William C. Dowlan


William C. Dowlan was an American stage performer and a film actor and director during the silent era. Most of his directorial projects were done in collaboration with his wife, screenwriter Leonora Ainsworth. Between 1915 and 1917 he and Ainsworth did extensive work together for Universal Film Manufacturing Company in Los Angeles and for the American Film Company at its facilities in Santa Barbara.

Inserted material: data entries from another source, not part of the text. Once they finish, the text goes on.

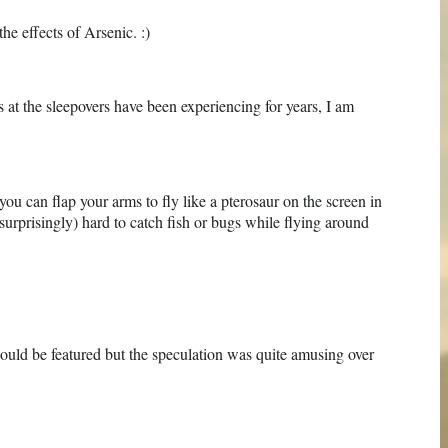
he effects of Arsenic. :)
ds at the sleepovers have been experiencing for years, I am
you can flap your arms to fly like a pterosaur on the screen in
t surprisingly) hard to catch fish or bugs while flying around
would be featured but the speculation was quite amusing over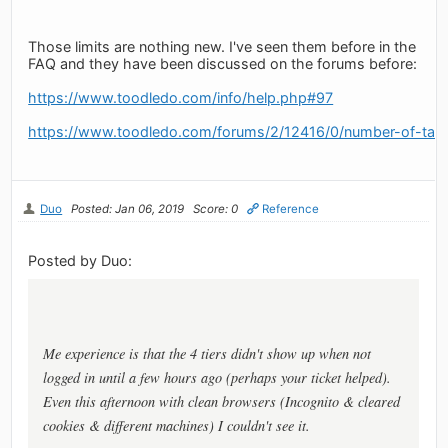
Those limits are nothing new. I've seen them before in the
FAQ and they have been discussed on the forums before:
https://www.toodledo.com/info/help.php#97
https://www.toodledo.com/forums/2/12416/0/number-of-task-
Duo
Posted: Jan 06, 2019
Score: 0
Reference
Posted by Duo:
Me experience is that the 4 tiers didn't show up when not
logged in until a few hours ago (perhaps your ticket helped).
Even this afternoon with clean browsers (Incognito & cleared
cookies & different machines) I couldn't see it.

Early life and stage career

William Christopher Dowlan was born 1882 in St. Paul, Minnesota, the eldest son of five children of Mary E. and William Dowlan, who was a native of Canada and in 1900 was working as a "clerk & driver". Young William grew up in St. Paul, where he received his formal education at Christian Brothers School and where he also developed an early interest in acting and stagecraft. After serving briefly as a soldier in 1900, Dowlan began his decade-long stage career. The trade magazine Motion Picture News describes his stage experience in a short "authorized" biography of Dowlan published in 1916:

Film

In 1912 Dowlan refocused his acting career, turning from the stage to the rapidly expanding entertainment medium of motion pictures. That year he relocated to California and began performing in lead roles as a contract player with the new Universal Film Manufacturing Company, which had just merged with the Nestor Film Company. In fact, Dowlan's initial acting assignments in 1912 were in shorts produced under Universal’s Nestor logo or "brand". Later, after several years of performing before the camera, Dowlan became interested in directing as well, often serving as both actor and director in the same production. The first in a series of films in which he performed those dual roles was the 1915 one-reeler short Her Mysterious Escort. The next year he retired from acting after performing in and directing Drugged Waters, which was released in March 1916. The screenplay for that film, like most of Dowlan's productions in this period, was written by his wife Leonora Ainsworth. Soon after the release of Drugged Waters, both Dowlan and Ainsworth left Universal. He then joined the American Film Company to direct Youth's Endearing Charm, starring Mary Miles Minter and Harry von Meter. Following the completion of that film in the summer of 1916, he continued to direct for other studios for several more years, until he retired from the film industry in the early 1920s.

Post-film work

Dowlan's wife Leonora had stopped working as a screenwriter even before William quit directing films. The couple did, though, continue to live in Los Angeles and work together in an entirely new business, that of merchandising women's apparel. By 1930 Dowlan, Ainsworth, and Leonora's 35-year-old daughter Harriet from her previous marriage were living in a rented residence at 326 North Palm Drive in "Beverly Hills City". All three members of the family were working then as co-owners or "sales managers" of a shop specializing in "Dresses, underwear and hosiery".

Personal life and death

Dowlan married Leonora Ainsworth in 1906 and lived in Minnesota before relocating to California in 1912. He died in 1947 at age 65 and was buried next to his wife in Forest Lawn Memorial Park in Glendale, California.